● **PROBLEM TO SOLVE**
Copy out the material below with "top-left" replaced by "upper-left" and nothing else altered. Leave the pictures out.

● **EXERCISE DATA**
--------------------------------------------------
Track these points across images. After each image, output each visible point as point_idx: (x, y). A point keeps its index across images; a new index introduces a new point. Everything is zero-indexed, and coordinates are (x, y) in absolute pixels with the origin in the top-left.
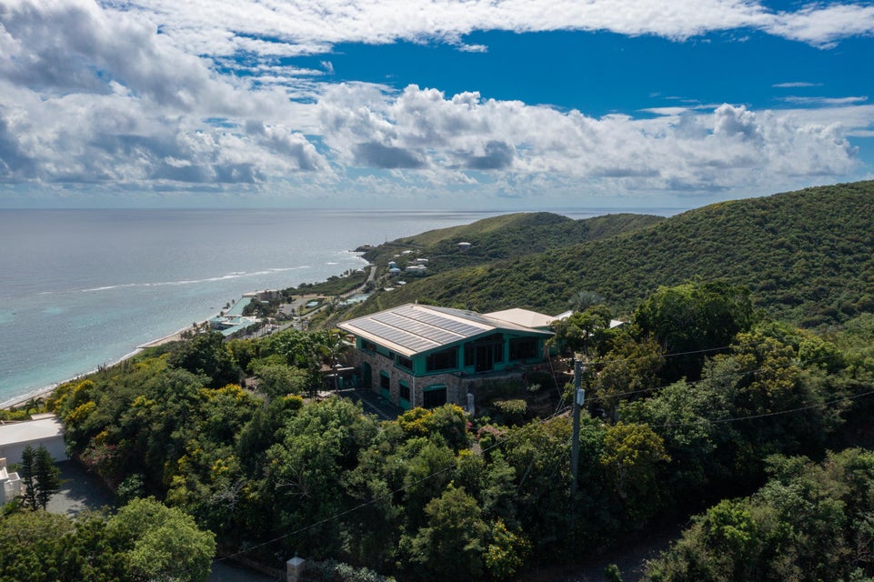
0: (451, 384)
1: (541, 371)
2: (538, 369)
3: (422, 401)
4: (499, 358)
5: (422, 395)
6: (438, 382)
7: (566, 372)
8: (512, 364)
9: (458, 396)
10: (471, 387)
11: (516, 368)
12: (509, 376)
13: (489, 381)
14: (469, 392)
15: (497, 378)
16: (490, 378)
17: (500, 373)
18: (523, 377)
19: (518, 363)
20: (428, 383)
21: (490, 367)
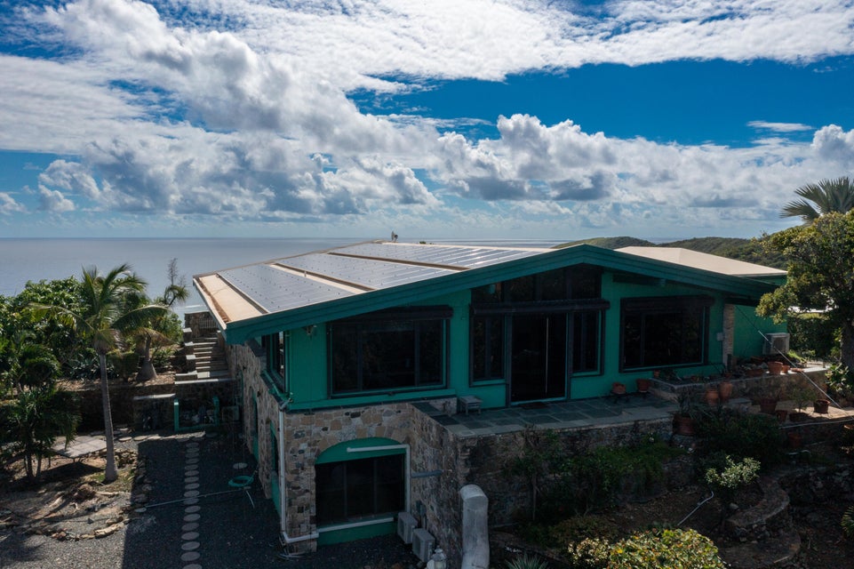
0: (418, 441)
1: (733, 404)
2: (721, 399)
3: (309, 498)
4: (589, 361)
5: (308, 479)
6: (373, 431)
7: (810, 411)
8: (629, 379)
9: (436, 490)
10: (479, 460)
11: (642, 394)
12: (626, 418)
13: (550, 437)
14: (470, 480)
15: (581, 424)
16: (555, 427)
17: (591, 406)
18: (676, 424)
19: (648, 376)
20: (334, 436)
21: (558, 387)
--------------------------------------------------
● **WRITTEN ANSWER**
Track these points across images. After each image, output each visible point as point_idx: (x, y). A point keeps its index across images; a new index introduces a new point. Everything is zero-indexed, and coordinates are (x, y) in absolute pixels with the origin in the upper-left.
0: (451, 384)
1: (541, 371)
2: (538, 369)
3: (422, 401)
4: (499, 358)
5: (422, 395)
6: (438, 382)
7: (566, 372)
8: (512, 364)
9: (458, 396)
10: (471, 387)
11: (516, 368)
12: (509, 376)
13: (489, 381)
14: (469, 392)
15: (497, 378)
16: (490, 378)
17: (500, 373)
18: (523, 377)
19: (518, 363)
20: (428, 383)
21: (490, 367)
0: (418, 441)
1: (733, 404)
2: (721, 399)
3: (309, 498)
4: (589, 361)
5: (308, 479)
6: (373, 431)
7: (810, 411)
8: (629, 379)
9: (436, 490)
10: (479, 460)
11: (642, 394)
12: (626, 418)
13: (550, 437)
14: (470, 480)
15: (581, 424)
16: (555, 427)
17: (591, 406)
18: (676, 424)
19: (648, 376)
20: (334, 436)
21: (558, 387)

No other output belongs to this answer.